We take responsibility. This was a core theme of your SoNA speech Mr President. And again this contrasts sharply with the posture of the DA. In the course of her speech yesterday, the Hon. Mazibuko let slip an interesting state of mind. Gazing through a speculative long-range telescope into some distant future she announced that there "is hope". One day the DA would win a national majority. "There will be a day when the DA will serve the entire country." Doesn't this give the game away? They don't see themselves serving the entire country now.
Provincialism
They all too often reduce politics in SA to an inter-provincial Absa Currie Cup competition. As the ANC and ANC-led Government we are concerned about all the provinces of our country - regardless of which political party happens to be in the provincial majority. We celebrate successes in the Western Cape, and we share concerns about challenges in that province - as with any other province. Our commitment is to our country and its people, and not to a narrow party political electoralism.
But, of course, we are constantly treated to DA-boasting about how well the Western Cape is doing, as if it was all simply down to them. Historic advantages, the absence of a Bantustan legacy, and other deep structural realities are simply blotted out.
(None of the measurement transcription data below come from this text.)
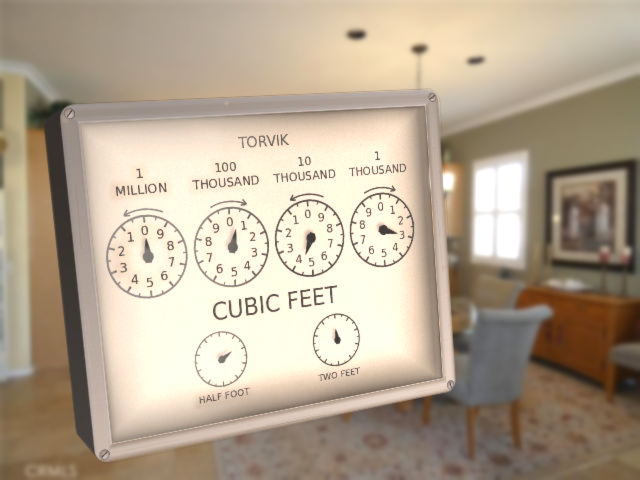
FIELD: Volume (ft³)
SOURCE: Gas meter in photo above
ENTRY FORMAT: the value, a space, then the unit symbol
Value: 4300 ft³
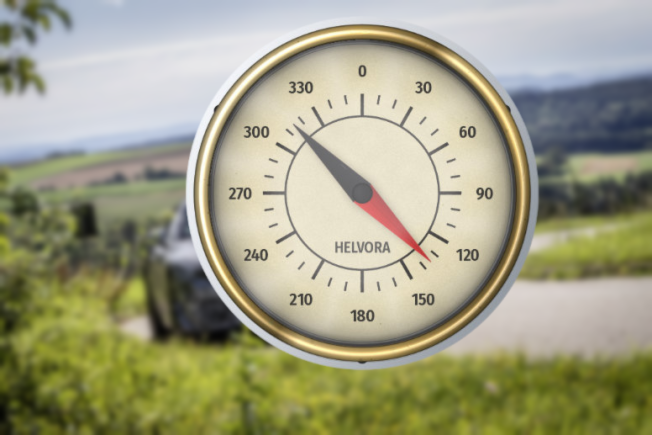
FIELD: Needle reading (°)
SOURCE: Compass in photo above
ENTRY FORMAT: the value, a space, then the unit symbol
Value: 135 °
But okay, just for a moment, and at the risk of getting sucked into an Absa Currie Cup mode, let's look at comparative provincial statistics for what we all agree is the most important target of all in our country - job creation, and particularly youth job creation. If we look at the labour market statistics for the "New Growth Path" period - third quarter 2010 to third quarter 2012 - then we find an interesting pattern.
In terms of the change in employment numbers per province for this period, then it will come as no surprise that in terms of sheer numbers Gauteng does the best with 217,000 more in employment over this 2-year period. But, interestingly, Limpopo comes a close second with an increase of 184,000 in jobs, followed by KZN with 124,000. The Western Cape trails in at fourth position with an increase of 56,000 for the same period.
In terms of percentage increases, Limpopo is way ahead with a remarkable 20% increase in employment numbers, followed by Gauteng and KZN at 5%, with the Western Cape trailing in seventh place at 3%.
The figures for this two year period for youth employment are fairly similar. Most new jobs for youth were created in Limpopo, Gauteng and the Northern Cape. Now, I am not quoting these statistics in order to fall into the same Absa Currie Cup game that the DA likes to play (when it suits them, of course). There are complex reasons for this pattern of job creation which cannot simply be reduced to an electoralist discourse. However, what surely cannot be doubted is that the remarkable performance of Limpopo has a great deal to do with the state-led, infrastructural programme under the auspices of the Presidential Infrastructure Coordinating Commission, specifically Strategic Integrated Project One ("unlocking the northern mineral belt").
In the course of this State of Nation debate the opposition parties have, once more, side-lined themselves from the broad, consensus-building processes underway in our country to address our many challenges - whether in the mining sector, or in regard to unemployment, particularly youth unemployment, land hunger and sustainable rural livelihoods, or transforming the lives of teachers or farm-workers. This is a self-inflicted marginalisation on their part.
I am sure, Mr President, in your response to the SoNA debate tomorrow you will, once more, generously invite the opposition parties to come down off their high perch of self-righteousness and join the rest of SA in the often complex and essential consensus-building process that is well under way - as we progressively roll-back poverty, unemployment and inequality. Whether they will hear you...well that's another matter entirely.